There are also cryptographic logging schemes that make use of public key encryption directly:

Due to the forensic value of audit logs, it is vital to provide compromise resiliency and append-only properties in a logging system to prevent active attackers. Unfortunately, existing symmetric secure logging schemes are not publicly verifiable and cannot address applications that require public auditing...

So whether or not public key encryption is used for key exchange or on the data itself is actually a matter of where the tools are being used.

RSA and Diffie-Hellman are based on different but similar mathematical problems. While they both make use of modular exponentiation, exactly what they do/why they work is different. This is evident when you look at how to attack each one: RSA is threatened by integer factorization, while DH is threatened by discrete logarithms.

Additionally: DH is a "key exchange" algorithm, which is different then "public key encryption"; It allows you and another person to mutually arrive at the same piece of information, while nobody else can. It is more or less equivalent to using public key encryption on a random message. This is in contrast to public key encryption, where you get to select the message that both parties will be aware of.

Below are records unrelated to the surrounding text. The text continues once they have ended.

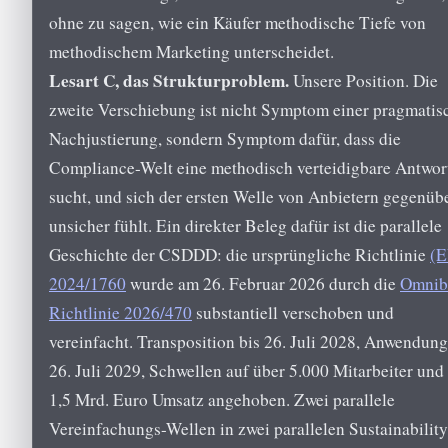
ohne zu sagen, wie ein Käufer methodische Tiefe von
methodischem Marketing unterscheidet.
Lesart C, das Strukturproblem.
Unsere Position. Die
zweite Verschiebung ist nicht Symptom einer pragmatis
Nachjustierung, sondern Symptom dafür, dass die
Compliance-Welt eine methodisch verteidigbare Antwor
sucht, und sich der ersten Welle von Anbietern gegenüb
unsicher fühlt. Ein direkter Beleg dafür ist die parallele
Geschichte der CSDDD: die ursprüngliche Richtlinie
(E
2024/1760
wurde am 26. Februar 2026 durch die
Omnib
Richtlinie 2026/470
substantiell verschoben und
vereinfacht. Transposition bis 26. Juli 2028, Anwendung
26. Juli 2029, Schwellen auf über 5.000 Mitarbeiter und
1,5 Mrd. Euro Umsatz angehoben. Zwei parallele
Vereinfachungs-Wellen in zwei parallelen Sustainability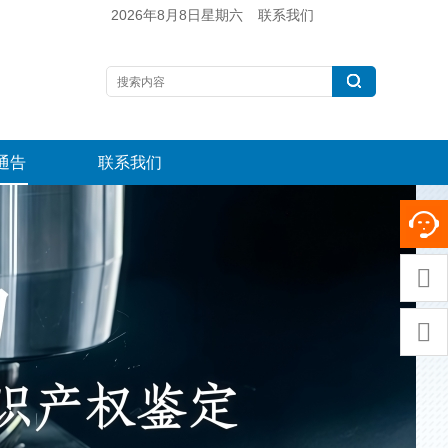
2026年8月8日星期六
联系我们
通告
联系我们

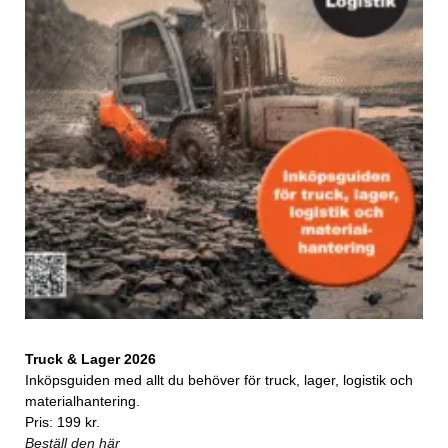
Truck & Lager 2026
Inköpsguiden med allt du behöver för truck, lager, logistik och
materialhantering.
Pris: 199 kr.
Beställ den här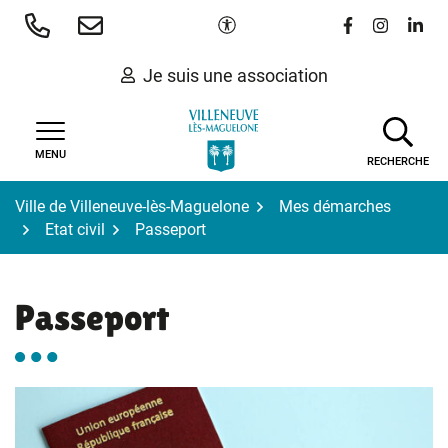
Gestion des traceurs
Aller
Paramètres d'accessibilité
Lien vers le 
Lien vers
Lien 
au
contenu
Je suis une association
MENU
RECHERCHE
Ville de Villeneuve-lès-Maguelone
Mes démarches
Etat civil
Passeport
Passeport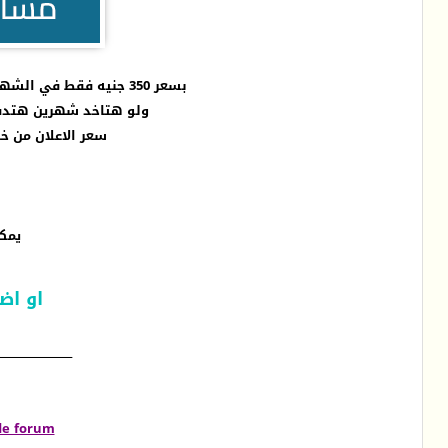
بسعر 350 جنيه فقط في الشهر ويمكن تجديد المدة وكمان هتاخد
ولو هتاخد شهرين هتدفع 600 ج
سعر الاعلان من خارج مصر 7$ شهر واحد - والـشهرين بـ
يمك
او اض
ــــــــــــــــــــــــــــــــــــ
de forum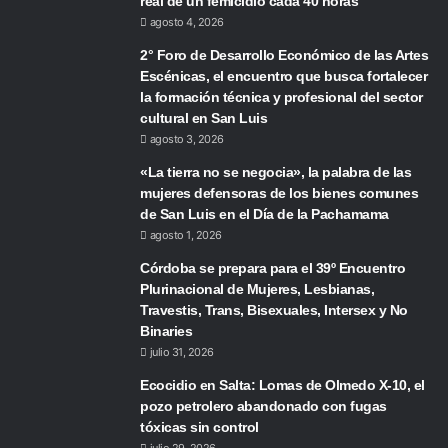
real de un femicidio cada 40 horas
agosto 4, 2026
2° Foro de Desarrollo Económico de las Artes
Escénicas, el encuentro que busca fortalecer
la formación técnica y profesional del sector
cultural en San Luis
agosto 3, 2026
«La tierra no se negocia», la palabra de las
mujeres defensoras de los bienes comunes
de San Luis en el Día de la Pachamama
agosto 1, 2026
Córdoba se prepara para el 39º Encuentro
Plurinacional de Mujeres, Lesbianas,
Travestis, Trans, Bisexuales, Intersex y No
Binaries
julio 31, 2026
Ecocidio en Salta: Lomas de Olmedo X-10, el
pozo petrolero abandonado con fugas
tóxicas sin control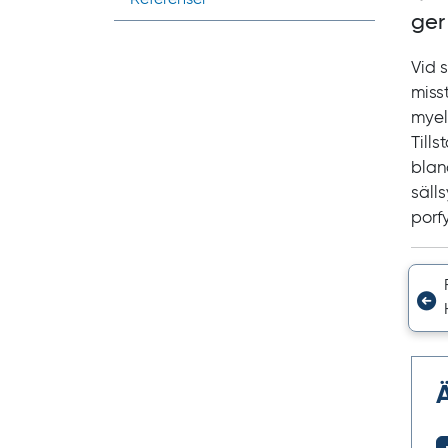
ger
Vid 
miss
myel
Till
bland
säll
porf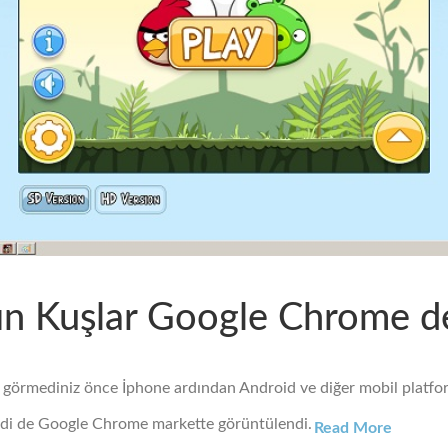
ın Kuşlar Google Chrome d
ş görmediniz önce İphone ardından Android ve diğer mobil platfo
di de Google Chrome markette görüntülendi.
Read More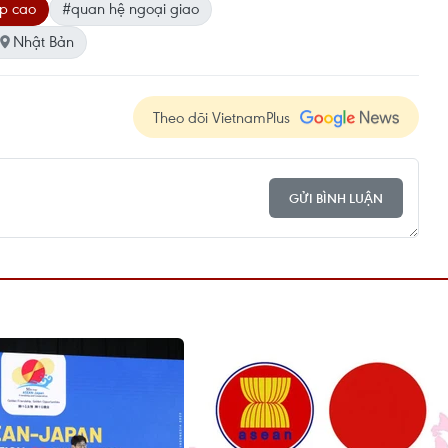
ấp cao
#quan hệ ngoại giao
Nhật Bản
Theo dõi VietnamPlus
GỬI BÌNH LUẬN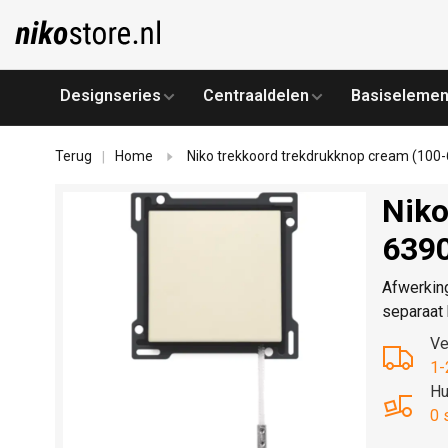
Designseries
Centraaldelen
Basiselemen
Terug
Home
Niko trekkoord trekdrukknop cream (100
|
Niko
639
Afwerkin
separaat 
Ve
1-
Hu
0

Note that Diffie-Hellman can be turned into public key encryption.

tl;dr

Both use modular exponentiation to provide the main functionality (encryption/signature generation for RSA, key agreement for DH), but the underlying problem, the key pair generation and the security properties of the input/output are different

Answer 2

Diffie-Hellman Key Exchange

Problem: We have a symmetric encryption scheme and want to communicate. We don't want anybody else to have the key, so we can't say it out loud (or over a wire).

Solution/Mechanics:

1. We each pick a number, usually large, and keep it a secret, even from each other. I'll pick $x$, and you'll pick $y$.

2. We agree on two more numbers, both prime, which anybody can know. We'll call them $g$ and $n$.

3. I'll calculate $g^x\bmod n$ and tell you my answer. You'll calculate $g^y\bmod n$ and tell me your answer.

4. Our shared key is $g^{xy}\bmod n = (g^y\bmod n)^x\bmod n = (g^x\bmod n)^y\bmod n$.

RSA Asymmetric Encryption

Problem: I want anybody to be able to encrypt a message, but I'm the only one who can decrypt it. I don't want to share decryption keys with anybody.

Solution/Mechanics:

1. I choose two large primes, $p$ and $q$.

2. I calculate $n$ such that $pq = n$.

3. I calculate $t$ such that $(p-1)(q-1) = t$.

4. I choose an integer $e$ that is both less than $t$ and coprime with $t$.

5. I find $d$ such that $d$ is the multiplicative inverse of $e$ modulo $t$.

6. I release $(e, n)$ as my public key, and retain $(d, n)$ as my private key.

7. When you communicate with me, you treat your message as a large number $m$. The ciphertext $c$ is given by $c = m^e\bmod n$, and decrypted by $m = c^d\bmod n$.